When people pay for items using cold, hard cash rather than by card or online, they feel more of a sting and therefore assign more value to the purchase, according to Avni M. Shah, an assistant marketing professor at the University of Toronto Scarborough. Her findings were born of personal experience: One day she forgot her debit card, so she paid for a latte with physical dollars — and felt her drink tasted better that day. Could her method of payment have been the reason?
She tested her theory two years ago, when she was a doctoral student at Duke University. She decided to sell discounted mugs with the Duke University logo on them to school staff and faculty in their offices. She asked one group to pay $2 for the mugs with cash. The other group had to pay with a card.

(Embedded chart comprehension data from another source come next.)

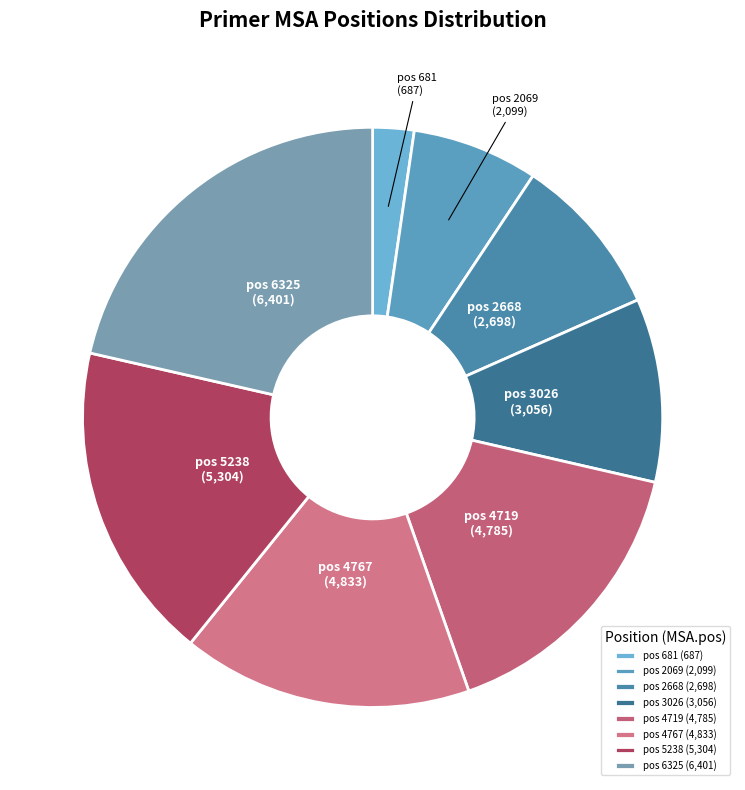

How many slices are in this pie chart?

8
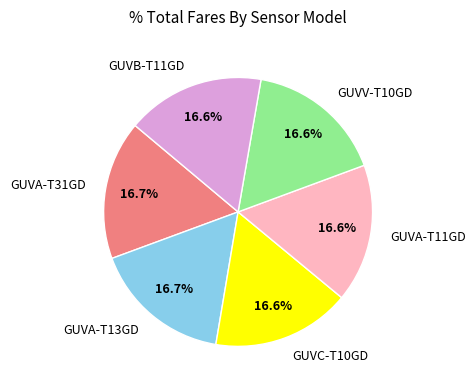

How many slices are in this pie chart?

6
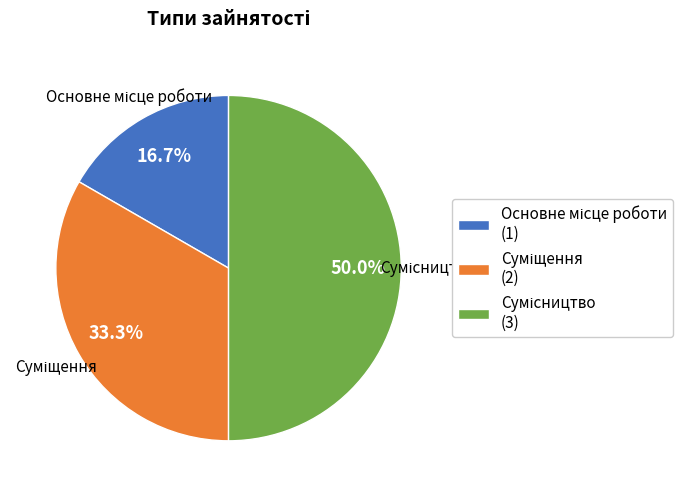

The Сумісництво slice represents 50% of the pie. True or false?

True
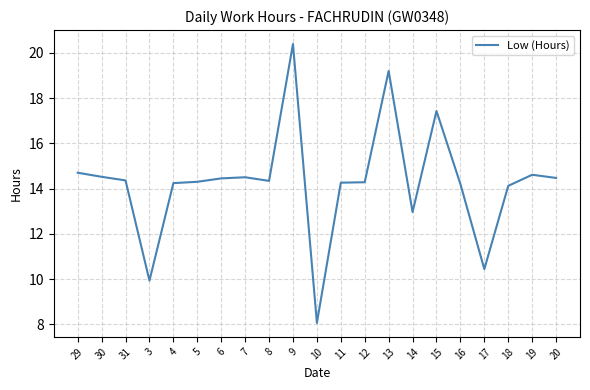

What is the difference between the values at 16 and 19?

0.4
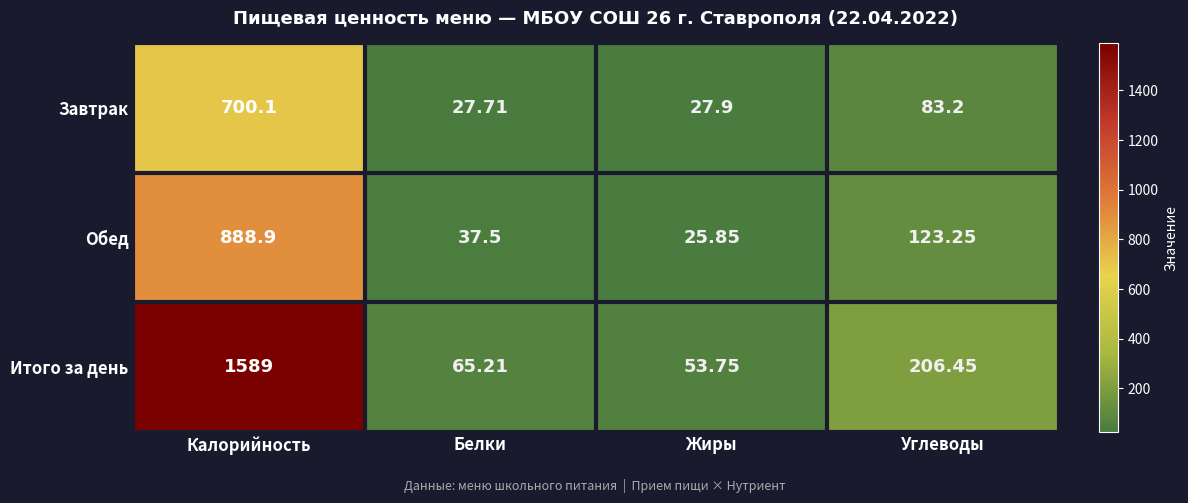

At which label is Завтрак closest to 363?

Углеводы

Then Professor Shah returned to each purchaser two hours later and said she needed to buy the mug back. To soften the blow, she asked the buyers to name their price. The people who had paid for the mug with a card asked for an average of $3.83 back, while those who had paid with cash asked, on average, for $6.71.
“Some of the cash folks literally blocked their hand over the mug and said, ‘You can’t take this back,’” Professor Shah said.
Professor Shah, who also teaches at the Rotman School of Management, published her study in The Journal of Consumer Research. Her co-authors are Noah Eisenkraft, James R. Bettman and Tanya L. Chartrand.
In another study, Professor Shah gave $5 to her research participants to donate to one of three causes. One group received the amount in cash, and the other in the form of a voucher. Then she gave the participants a ribbon that they could wear on their lapels to show that they had made a donation.
Later, about half the people who had made the donation with cash reported wearing the ribbon, whereas only 14 percent of the voucher group had done so. It suggested that the cash group — and it hadn’t even been their cash — felt more of an emotional connection to the cause.
Of all the payment methods, “Cash feels the most painful,” Professor Shah said. “Even a check feels quite painful.” Therefore the purchase is more meaningful. In a separate study involving charitable donations, she found that people who donated by check were more likely to make a repeat donation the next year compared with those who had donated by card.
Card and digital payments seem less real than cash, she said. It’s true that the unreality of these methods can cause people to make more purchases in the first place (to the detriment of their finances). But those same people tend to be less loyal to particular brands, Professor Shah said. “It’s an ‘out with the old, in with the new’ mentality.”
“I’m not saying we should revert back to cash,” she added. But there are ways to make the fact that people are parting with their money more vivid, she said — for example by introducing a buzzing noise into the process or sending an email reminder of the transaction.
If companies and organizations want to encourage repeat business, they may want to return a little more pain to the payment process, she said.